(Collected data)

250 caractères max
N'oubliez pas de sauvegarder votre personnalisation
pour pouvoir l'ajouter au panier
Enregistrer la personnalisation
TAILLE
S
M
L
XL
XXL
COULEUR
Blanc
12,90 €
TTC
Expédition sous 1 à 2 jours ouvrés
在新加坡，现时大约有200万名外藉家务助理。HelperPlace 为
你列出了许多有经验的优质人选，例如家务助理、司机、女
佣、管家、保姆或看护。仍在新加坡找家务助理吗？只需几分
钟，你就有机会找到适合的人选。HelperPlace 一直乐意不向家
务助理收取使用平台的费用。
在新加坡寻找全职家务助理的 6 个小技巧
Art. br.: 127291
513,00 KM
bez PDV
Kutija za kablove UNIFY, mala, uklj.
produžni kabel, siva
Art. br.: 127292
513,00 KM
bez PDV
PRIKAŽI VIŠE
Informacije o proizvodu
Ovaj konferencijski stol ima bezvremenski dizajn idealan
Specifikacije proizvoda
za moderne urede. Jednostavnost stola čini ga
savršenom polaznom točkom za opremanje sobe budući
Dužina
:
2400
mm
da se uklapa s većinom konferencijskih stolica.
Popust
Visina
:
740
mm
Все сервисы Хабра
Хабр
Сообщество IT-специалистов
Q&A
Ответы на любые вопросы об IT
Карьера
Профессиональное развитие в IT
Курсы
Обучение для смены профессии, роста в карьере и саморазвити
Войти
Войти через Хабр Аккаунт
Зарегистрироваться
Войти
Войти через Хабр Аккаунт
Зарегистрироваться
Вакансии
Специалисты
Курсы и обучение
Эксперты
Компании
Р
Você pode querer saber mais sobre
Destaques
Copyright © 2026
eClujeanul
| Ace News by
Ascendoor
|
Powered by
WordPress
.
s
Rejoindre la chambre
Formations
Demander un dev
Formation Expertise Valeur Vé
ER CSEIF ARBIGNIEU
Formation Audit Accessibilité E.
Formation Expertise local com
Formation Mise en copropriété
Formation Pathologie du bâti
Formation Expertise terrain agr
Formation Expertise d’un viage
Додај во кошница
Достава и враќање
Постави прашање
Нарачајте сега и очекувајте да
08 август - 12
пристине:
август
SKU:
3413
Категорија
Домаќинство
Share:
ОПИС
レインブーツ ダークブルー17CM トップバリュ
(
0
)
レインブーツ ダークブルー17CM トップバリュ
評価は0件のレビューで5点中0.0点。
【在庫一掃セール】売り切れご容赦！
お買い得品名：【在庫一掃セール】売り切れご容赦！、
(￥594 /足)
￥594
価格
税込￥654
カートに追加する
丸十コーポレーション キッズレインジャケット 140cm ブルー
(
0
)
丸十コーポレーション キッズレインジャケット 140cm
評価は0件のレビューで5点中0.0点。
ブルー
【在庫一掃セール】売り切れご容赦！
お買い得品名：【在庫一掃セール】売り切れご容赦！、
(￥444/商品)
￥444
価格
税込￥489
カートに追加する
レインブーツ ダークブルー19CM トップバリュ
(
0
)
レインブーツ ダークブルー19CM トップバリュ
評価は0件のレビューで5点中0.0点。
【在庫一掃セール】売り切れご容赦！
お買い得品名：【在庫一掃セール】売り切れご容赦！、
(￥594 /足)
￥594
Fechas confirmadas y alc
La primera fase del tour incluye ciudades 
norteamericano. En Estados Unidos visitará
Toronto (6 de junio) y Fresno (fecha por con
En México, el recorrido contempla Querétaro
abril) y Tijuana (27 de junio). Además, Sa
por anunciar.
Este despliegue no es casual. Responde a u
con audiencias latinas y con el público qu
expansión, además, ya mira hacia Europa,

PROBLEM STATEMENT: Quote every line of the records above verbatim, keeping the original order.

RESPONSE TO THE EXERCISE:
250 caractères max
N'oubliez pas de sauvegarder votre personnalisation
pour pouvoir l'ajouter au panier
Enregistrer la personnalisation
TAILLE
S
M
L
XL
XXL
COULEUR
Blanc
12,90 €
TTC
Expédition sous 1 à 2 jours ouvrés
在新加坡，现时大约有200万名外藉家务助理。HelperPlace 为
你列出了许多有经验的优质人选，例如家务助理、司机、女
佣、管家、保姆或看护。仍在新加坡找家务助理吗？只需几分
钟，你就有机会找到适合的人选。HelperPlace 一直乐意不向家
务助理收取使用平台的费用。
在新加坡寻找全职家务助理的 6 个小技巧
Art. br.: 127291
513,00 KM
bez PDV
Kutija za kablove UNIFY, mala, uklj.
produžni kabel, siva
Art. br.: 127292
513,00 KM
bez PDV
PRIKAŽI VIŠE
Informacije o proizvodu
Ovaj konferencijski stol ima bezvremenski dizajn idealan
Specifikacije proizvoda
za moderne urede. Jednostavnost stola čini ga
savršenom polaznom točkom za opremanje sobe budući
Dužina
:
2400
mm
da se uklapa s većinom konferencijskih stolica.
Popust
Visina
:
740
mm
Все сервисы Хабра
Хабр
Сообщество IT-специалистов
Q&A
Ответы на любые вопросы об IT
Карьера
Профессиональное развитие в IT
Курсы
Обучение для смены профессии, роста в карьере и саморазвити
Войти
Войти через Хабр Аккаунт
Зарегистрироваться
Войти
Войти через Хабр Аккаунт
Зарегистрироваться
Вакансии
Специалисты
Курсы и обучение
Эксперты
Компании
Р
Você pode querer saber mais sobre
Destaques
Copyright © 2026
eClujeanul
| Ace News by
Ascendoor
|
Powered by
WordPress
.
s
Rejoindre la chambre
Formations
Demander un dev
Formation Expertise Valeur Vé
ER CSEIF ARBIGNIEU
Formation Audit Accessibilité E.
Formation Expertise local com
Formation Mise en copropriété
Formation Pathologie du bâti
Formation Expertise terrain agr
Formation Expertise d’un viage
Додај во кошница
Достава и враќање
Постави прашање
Нарачајте сега и очекувајте да
08 август - 12
пристине:
август
SKU:
3413
Категорија
Домаќинство
Share:
ОПИС
レインブーツ ダークブルー17CM トップバリュ
(
0
)
レインブーツ ダークブルー17CM トップバリュ
評価は0件のレビューで5点中0.0点。
【在庫一掃セール】売り切れご容赦！
お買い得品名：【在庫一掃セール】売り切れご容赦！、
(￥594 /足)
￥594
価格
税込￥654
カートに追加する
丸十コーポレーション キッズレインジャケット 140cm ブルー
(
0
)
丸十コーポレーション キッズレインジャケット 140cm
評価は0件のレビューで5点中0.0点。
ブルー
【在庫一掃セール】売り切れご容赦！
お買い得品名：【在庫一掃セール】売り切れご容赦！、
(￥444/商品)
￥444
価格
税込￥489
カートに追加する
レインブーツ ダークブルー19CM トップバリュ
(
0
)
レインブーツ ダークブルー19CM トップバリュ
評価は0件のレビューで5点中0.0点。
【在庫一掃セール】売り切れご容赦！
お買い得品名：【在庫一掃セール】売り切れご容赦！、
(￥594 /足)
￥594
Fechas confirmadas y alc
La primera fase del tour incluye ciudades 
norteamericano. En Estados Unidos visitará
Toronto (6 de junio) y Fresno (fecha por con
En México, el recorrido contempla Querétaro
abril) y Tijuana (27 de junio). Además, Sa
por anunciar.
Este despliegue no es casual. Responde a u
con audiencias latinas y con el público qu
expansión, además, ya mira hacia Europa,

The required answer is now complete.